Hardwick is a small town next to the one I grew up in. Made up of the villages of Hardwick, Gilbertville, Wheelwright, and Old Furnace. The town of Hardwick was settled in 1737 and incorporated in 1739. The Hardwick Historical Society was founded in 1961 and bought its current building from the town for one dollar. The building was the site of a school until the 1930’s. Latter it was used for engineers working on the Quabbin reservoir before becoming a meeting place for boy scoots and polling.
Located on the east side of the town common, in a brick building. The Hardwick Historical Society is open Sundays from 12 to 2 PM. In addition you can find them on Facebook.

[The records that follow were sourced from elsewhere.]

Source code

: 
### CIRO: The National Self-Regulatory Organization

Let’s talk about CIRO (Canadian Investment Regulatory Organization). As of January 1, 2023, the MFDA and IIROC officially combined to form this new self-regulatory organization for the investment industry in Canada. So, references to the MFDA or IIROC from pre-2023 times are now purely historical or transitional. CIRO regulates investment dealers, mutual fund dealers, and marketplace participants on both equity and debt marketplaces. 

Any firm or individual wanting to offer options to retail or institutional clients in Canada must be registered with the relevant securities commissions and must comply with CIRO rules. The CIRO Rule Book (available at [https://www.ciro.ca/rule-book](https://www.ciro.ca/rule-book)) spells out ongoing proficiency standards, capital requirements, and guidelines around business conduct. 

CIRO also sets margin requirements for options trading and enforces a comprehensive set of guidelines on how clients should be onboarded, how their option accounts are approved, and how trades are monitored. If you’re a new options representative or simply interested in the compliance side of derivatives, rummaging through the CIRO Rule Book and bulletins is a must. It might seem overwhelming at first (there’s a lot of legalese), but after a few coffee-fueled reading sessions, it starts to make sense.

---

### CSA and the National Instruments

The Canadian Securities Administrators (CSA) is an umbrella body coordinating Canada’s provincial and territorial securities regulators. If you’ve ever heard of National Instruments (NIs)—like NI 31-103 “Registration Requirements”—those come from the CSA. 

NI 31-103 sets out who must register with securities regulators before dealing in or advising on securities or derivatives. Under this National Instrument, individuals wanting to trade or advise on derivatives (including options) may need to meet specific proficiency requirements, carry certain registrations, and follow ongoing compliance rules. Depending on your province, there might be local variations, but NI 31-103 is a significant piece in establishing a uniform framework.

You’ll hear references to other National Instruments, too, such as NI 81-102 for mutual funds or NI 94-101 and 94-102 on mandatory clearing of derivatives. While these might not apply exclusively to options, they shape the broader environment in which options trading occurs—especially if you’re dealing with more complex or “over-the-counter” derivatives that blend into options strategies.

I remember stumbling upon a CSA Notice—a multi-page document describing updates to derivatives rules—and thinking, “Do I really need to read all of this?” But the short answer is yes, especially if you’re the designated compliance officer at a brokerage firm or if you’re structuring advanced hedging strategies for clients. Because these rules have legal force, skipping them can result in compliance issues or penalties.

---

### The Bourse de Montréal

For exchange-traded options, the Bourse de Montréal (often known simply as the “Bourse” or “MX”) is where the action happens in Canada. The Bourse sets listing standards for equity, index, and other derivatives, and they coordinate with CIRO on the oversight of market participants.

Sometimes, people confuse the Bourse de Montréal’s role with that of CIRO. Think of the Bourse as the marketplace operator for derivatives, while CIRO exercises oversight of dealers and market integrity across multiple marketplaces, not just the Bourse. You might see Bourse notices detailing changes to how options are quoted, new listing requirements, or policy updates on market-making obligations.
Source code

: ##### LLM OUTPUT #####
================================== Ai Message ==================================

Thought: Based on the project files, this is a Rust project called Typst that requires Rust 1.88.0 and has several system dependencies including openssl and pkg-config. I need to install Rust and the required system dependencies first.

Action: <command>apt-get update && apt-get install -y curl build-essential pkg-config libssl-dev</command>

Hardwick Historical Society
One of the most influential people from the early days was Brigadier General Timothy Ruggles. Ruggles had trained as a lawyer at Harvard and had become the highest ranked colonist in the French and Indian war. Coming home after the war he experimented with new farming methods and founded the Hardwick fair. The Hardwick Fair still runs today and is the oldest still running in the country.
Ruggles served for 24 years as a representative of the state of Massachusetts. He remained loyal to the crown and was one of the most predominate Tories (people that stayed loyal to Great Britain). He refused to sanction the stamp act congress dispute being its chairmen. His relationship with his neighborhoods deteriorated until they where done with having a long winded Harvard lawyer around. According to local history one morning a group of citizens woke him up, marched him to the bridge at the edge of town. Ruggles was then informed that if he came back they would shoot him. As a result Ruggles headed of to Boston where he could find more loyalists. The four pages to the right of Ruggles portraiture is a list of things he lost and demanded compensation for from the British Government.
After the war was lost Ruggles moved to Nova Scotia and spent the rest of his days. He left behind his children, so they became a important family in the region. In fact the elementary school I went to was called Ruggles Lane. One of his daughters had the distinction of being the first woman executed in the United States.